** BEGIN LISTED ENTRIES **
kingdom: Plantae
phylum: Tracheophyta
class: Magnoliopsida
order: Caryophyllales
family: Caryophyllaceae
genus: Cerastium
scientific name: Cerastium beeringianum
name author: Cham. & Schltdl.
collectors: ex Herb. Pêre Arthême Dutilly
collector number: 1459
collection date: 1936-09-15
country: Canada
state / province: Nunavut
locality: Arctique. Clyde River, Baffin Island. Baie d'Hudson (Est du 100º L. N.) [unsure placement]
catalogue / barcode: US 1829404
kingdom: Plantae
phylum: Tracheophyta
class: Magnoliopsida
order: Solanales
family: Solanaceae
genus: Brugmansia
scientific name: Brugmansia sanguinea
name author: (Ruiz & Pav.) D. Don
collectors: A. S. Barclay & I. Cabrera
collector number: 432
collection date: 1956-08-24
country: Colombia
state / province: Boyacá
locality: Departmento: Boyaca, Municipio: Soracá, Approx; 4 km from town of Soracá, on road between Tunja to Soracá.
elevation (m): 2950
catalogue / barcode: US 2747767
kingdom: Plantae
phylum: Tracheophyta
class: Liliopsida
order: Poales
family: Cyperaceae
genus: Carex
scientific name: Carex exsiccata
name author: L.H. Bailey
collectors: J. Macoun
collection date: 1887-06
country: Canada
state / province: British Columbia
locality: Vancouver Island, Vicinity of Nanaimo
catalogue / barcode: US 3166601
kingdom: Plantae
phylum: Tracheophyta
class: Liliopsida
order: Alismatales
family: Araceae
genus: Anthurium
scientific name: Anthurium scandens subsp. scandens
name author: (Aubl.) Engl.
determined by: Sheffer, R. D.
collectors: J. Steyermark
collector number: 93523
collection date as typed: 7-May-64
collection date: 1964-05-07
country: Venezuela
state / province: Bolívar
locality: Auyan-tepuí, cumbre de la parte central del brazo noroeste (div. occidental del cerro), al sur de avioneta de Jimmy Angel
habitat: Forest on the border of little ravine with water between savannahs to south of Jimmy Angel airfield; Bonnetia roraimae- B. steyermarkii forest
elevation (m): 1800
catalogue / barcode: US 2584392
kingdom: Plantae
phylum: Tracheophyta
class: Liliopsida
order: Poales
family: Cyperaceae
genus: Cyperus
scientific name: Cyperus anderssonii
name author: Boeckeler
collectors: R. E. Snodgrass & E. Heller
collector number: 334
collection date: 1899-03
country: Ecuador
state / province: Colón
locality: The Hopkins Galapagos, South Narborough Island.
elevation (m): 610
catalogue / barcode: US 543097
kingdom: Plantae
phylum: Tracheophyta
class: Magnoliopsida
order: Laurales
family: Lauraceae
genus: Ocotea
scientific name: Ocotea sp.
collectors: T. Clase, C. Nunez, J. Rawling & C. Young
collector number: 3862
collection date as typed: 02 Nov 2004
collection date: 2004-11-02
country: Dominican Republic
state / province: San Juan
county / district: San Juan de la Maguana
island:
** END LISTED ENTRIES **
Reproduce every line of the records above verbatim, altering nothing.

TASK RESULT:
kingdom: Plantae
phylum: Tracheophyta
class: Magnoliopsida
order: Caryophyllales
family: Caryophyllaceae
genus: Cerastium
scientific name: Cerastium beeringianum
name author: Cham. & Schltdl.
collectors: ex Herb. Pêre Arthême Dutilly
collector number: 1459
collection date: 1936-09-15
country: Canada
state / province: Nunavut
locality: Arctique. Clyde River, Baffin Island. Baie d'Hudson (Est du 100º L. N.) [unsure placement]
catalogue / barcode: US 1829404
kingdom: Plantae
phylum: Tracheophyta
class: Magnoliopsida
order: Solanales
family: Solanaceae
genus: Brugmansia
scientific name: Brugmansia sanguinea
name author: (Ruiz & Pav.) D. Don
collectors: A. S. Barclay & I. Cabrera
collector number: 432
collection date: 1956-08-24
country: Colombia
state / province: Boyacá
locality: Departmento: Boyaca, Municipio: Soracá, Approx; 4 km from town of Soracá, on road between Tunja to Soracá.
elevation (m): 2950
catalogue / barcode: US 2747767
kingdom: Plantae
phylum: Tracheophyta
class: Liliopsida
order: Poales
family: Cyperaceae
genus: Carex
scientific name: Carex exsiccata
name author: L.H. Bailey
collectors: J. Macoun
collection date: 1887-06
country: Canada
state / province: British Columbia
locality: Vancouver Island, Vicinity of Nanaimo
catalogue / barcode: US 3166601
kingdom: Plantae
phylum: Tracheophyta
class: Liliopsida
order: Alismatales
family: Araceae
genus: Anthurium
scientific name: Anthurium scandens subsp. scandens
name author: (Aubl.) Engl.
determined by: Sheffer, R. D.
collectors: J. Steyermark
collector number: 93523
collection date as typed: 7-May-64
collection date: 1964-05-07
country: Venezuela
state / province: Bolívar
locality: Auyan-tepuí, cumbre de la parte central del brazo noroeste (div. occidental del cerro), al sur de avioneta de Jimmy Angel
habitat: Forest on the border of little ravine with water between savannahs to south of Jimmy Angel airfield; Bonnetia roraimae- B. steyermarkii forest
elevation (m): 1800
catalogue / barcode: US 2584392
kingdom: Plantae
phylum: Tracheophyta
class: Liliopsida
order: Poales
family: Cyperaceae
genus: Cyperus
scientific name: Cyperus anderssonii
name author: Boeckeler
collectors: R. E. Snodgrass & E. Heller
collector number: 334
collection date: 1899-03
country: Ecuador
state / province: Colón
locality: The Hopkins Galapagos, South Narborough Island.
elevation (m): 610
catalogue / barcode: US 543097
kingdom: Plantae
phylum: Tracheophyta
class: Magnoliopsida
order: Laurales
family: Lauraceae
genus: Ocotea
scientific name: Ocotea sp.
collectors: T. Clase, C. Nunez, J. Rawling & C. Young
collector number: 3862
collection date as typed: 02 Nov 2004
collection date: 2004-11-02
country: Dominican Republic
state / province: San Juan
county / district: San Juan de la Maguana
island:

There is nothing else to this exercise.